How React Native Was Was Used for the Get WIRED App

A few months ago, I wrote a series of articles on why I’d choose React Native as the basis for just about any new, native, mobile project.  Since then, we’ve completed three projects and are just a few weeks away from launching the forth.  We created an app for Alamo, launched Flip50 and have a project for an international restaurant chain in the works.  Lastly, we wrote the WIRED app, which is the smallest of these projects and the one I’m going to tell you about in this article.  You’ll quickly see, it’s not the size that impresses.

“We have an opportunity to write an app for the upcoming WIRED25 event.  It’ll allow users to read articles, view AR experiences and give them up to date event information.  Oh, and it needs to be done in eight weeks.”  That might be a slight paraphrase of how the conversation around the WIRED25 app (now named Get WIRED) started, but it definitely hits all the key points.  And, after my initial reaction of, “You want what, by when?” I started planning out how we were going to make this happen.

The first thing we had to do was put together a team.  This included one part time iOS developer with React Native experience (myself), one part time Android developer without React Native experience and one front end React developer with no native mobile experience.  We also had a UX designer and a visual designer that worked very closely with the development team.

I had a week head start on the rest of the team, so I was able to put a solid framework into place and setup our continuous integration platform (Microsoft App Center).  This gave me a chance to create clear sections of the app for each of us to work in.  Our front-end developer was tasked with making the app look good.  Our Android developer started in on the app’s map feature, using React Native maps.  We anticipated that there would be some native issues to arise there so we wanted to be sure we got a jump on it.  It took a couple days for him to understand how React Native all fit together, but, by the end of the first week, we had working maps and he was moving on to the UI around that feature.

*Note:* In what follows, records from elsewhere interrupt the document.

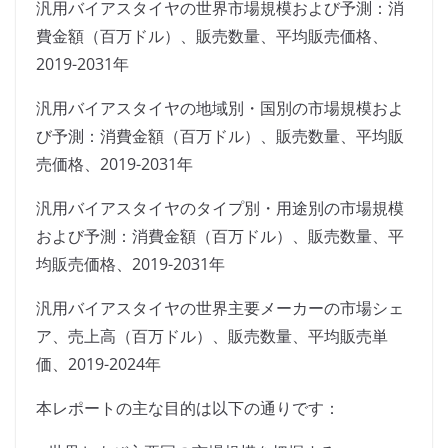
汎用バイアスタイヤの世界市場規模および予測：消
費金額（百万ドル）、販売数量、平均販売価格、
2019-2031年
汎用バイアスタイヤの地域別・国別の市場規模およ
び予測：消費金額（百万ドル）、販売数量、平均販
売価格、2019-2031年
汎用バイアスタイヤのタイプ別・用途別の市場規模
および予測：消費金額（百万ドル）、販売数量、平
均販売価格、2019-2031年
汎用バイアスタイヤの世界主要メーカーの市場シェ
ア、売上高（百万ドル）、販売数量、平均販売単
価、2019-2024年
本レポートの主な目的は以下の通りです：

Progress was moving along quickly and within three weeks we had our first testable releases.  Microsoft’s App Center played a key role here since it seamlessly integrated with GitHub and we could trigger a build at any time with a button click.  Once we were testing the app, the real iterations started with bug fixes and feedback being address rapidly and often in real time.  The fact that we could just update the JavaScript code and have the change be on both platforms at once was a life saver and just another reason to love ReactNative.  Too many times side by side collaboration fails when you have two native code bases and one gets more attention than the other.

Adding AR to the app was done using the HP Reveal SDK.  In a platform native app, this is a drop in SDK and all the marker and overlay management is handled on the server side.  But, because we were using React Native (and there was no React Native version of this SDK), we had to write a bridge.  This could have been a major issue if something went wrong, but a day later we had the bridge working and AR in the app.

The launch date was fast approaching and we only had one chance at this.  Because this app was intended to launch right before the event, we wouldn’t have time to fix and release a new build if there was an issue after launch. This is where App Center came in to play again.  Codepush is a feature that allows us to push a new JavaScript bundle to the app without the need for the app to be updated through the app store.  Since the vast majority of our app was JavaScript, this meant, with Codepush in place, we’d be able to fix any major issue in real time and users would automatically get the update the next time they opened the app.  The last four weeks of development we tested with this feature extensively. This gave us nearly two extra weeks of development since we were able to release to the app store and continue to iterate and fix bugs in the live app.  This feature was so easy to add and so useful, we now consider it for every app we do, even if there is no true need for real time updates.

But, React Native isn’t all upsides.  There are a few things, as native developers, we’ve run into that annoy us.  And they are almost entirely related to the tools.  We use Visual Studio Code and, while it’s great, it’s not specific to React Native.  If you are used to using XCode or Android Studio then you expect your IDE to integrate seamlessly with your platform tools, you don’t get that advantage with the React Native tool chain which requires a bit more setup and maintenance.  The debugger is also finicky at best.  But, in most cases, these are just annoyances and not blockers.

The Get Wired app could not have happened with the budget and timeframe we had if not for React Native.  Advantages such as having a single code base, being able to uses cross platform skill sets, and Codepush, were essential.  And, having a system where we can drop down to the platform project files and add our own bridging when needed is an absolute must have as well.  There are still projects where React Native may not be your best option, like games and VR heavy applications.  For those, Unity may fit the bill better.  But, for our apps, we’re seeing amazing success with it.

Note: The Get WIRED app is available in the app store now.  The WIRED25 event tab is no longer part of the app so the maps and AR component are not in the current version.  Codepush was used to swap out the WIRED25 tab with the current Events tab followed with a full update which went through the normal app store approval process.